Con la desta de fuera, como acostumbra, uno de los hombres más ricos de México, dijo que el Licenciado nos ha llevado por mal camino, que se la ha pasado dividiendo y que la corrupción es la que impera en la Cuatroté. O sea, dijo puras verdades, pero ya sabemos cómo es el Licenciado, quien, obviamente, tiene otros datos y, como a Slim, trató con mucho respeto a su «amigo», el tío Richie.
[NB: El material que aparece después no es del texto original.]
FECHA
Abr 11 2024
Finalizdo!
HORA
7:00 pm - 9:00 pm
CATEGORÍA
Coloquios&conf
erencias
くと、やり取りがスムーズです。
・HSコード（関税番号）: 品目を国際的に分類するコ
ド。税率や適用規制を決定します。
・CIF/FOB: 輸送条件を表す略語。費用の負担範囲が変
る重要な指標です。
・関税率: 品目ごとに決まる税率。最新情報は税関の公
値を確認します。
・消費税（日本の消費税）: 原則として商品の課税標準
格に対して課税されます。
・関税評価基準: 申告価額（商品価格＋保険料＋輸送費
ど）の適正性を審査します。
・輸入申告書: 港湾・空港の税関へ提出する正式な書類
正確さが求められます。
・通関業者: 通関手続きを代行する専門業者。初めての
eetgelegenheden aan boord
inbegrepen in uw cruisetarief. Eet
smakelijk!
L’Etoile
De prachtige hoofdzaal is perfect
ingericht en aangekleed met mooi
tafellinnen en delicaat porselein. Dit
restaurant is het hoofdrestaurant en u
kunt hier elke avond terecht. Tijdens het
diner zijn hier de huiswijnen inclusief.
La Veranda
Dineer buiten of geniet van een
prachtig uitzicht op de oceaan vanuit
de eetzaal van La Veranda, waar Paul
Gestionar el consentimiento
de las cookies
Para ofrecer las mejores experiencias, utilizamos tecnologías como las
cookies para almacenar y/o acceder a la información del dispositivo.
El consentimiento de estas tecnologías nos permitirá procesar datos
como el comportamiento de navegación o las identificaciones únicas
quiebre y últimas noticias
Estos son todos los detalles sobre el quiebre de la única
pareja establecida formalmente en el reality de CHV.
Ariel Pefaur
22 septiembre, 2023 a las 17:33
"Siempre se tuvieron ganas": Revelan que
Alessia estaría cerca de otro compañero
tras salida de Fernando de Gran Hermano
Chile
Durante su morning show de este lunes, nuestro presidente sacó su ya clásica de que ahora sí hay libertad de expresión y por eso le pueden decir cosas muy feas, aunque él no comparte la perspectiva y hasta le pidió pruebas de que hay corrupción en su gobierno. Además, soltó el chisme de que le llegó a perdonar unos 8 mil millones de pesos de impuestos, como todo compa haría por un buen amigo.
«A ver, que me mande las pruebas y yo las pruebo y le dijo si sí hay corrupción o no, así de fácil, ¿o se culea? Ah, no se crea, mi Richie. No, tú mándame lo que tengas y yo aquí lo denuncio en la mañanera, nada más que haya tiempo, porque ahorita tengo atorado un buen de temas, voy a leer mi libro y ya ves, un chingo de cosillas para marear», le habría contestado el Licenciado a Salinas Pliego si fuera barrio y hablara de corridito.
Por su parte, el dueño de Grupo Salinas ya le respondió a nuestro condonador de impuestos macuspano, diciendo, en su cuenta de Equis punto com, que ya le han llevado un chingo de pruebas y aún no ve ninguna denuncia ni nadie detenido: «Ahora que si quiere más pruebas, que diga de cuáles para sacar la baraja y nos ponemos a jugar “burro castigado”, a ver quién pierde. Hasta invitamos a la senadora para que se arme la granja completa, ajajajajá», expresó, seguramente, el tío Richie en alguna tienda Elektra para divertimento de sus esclavos.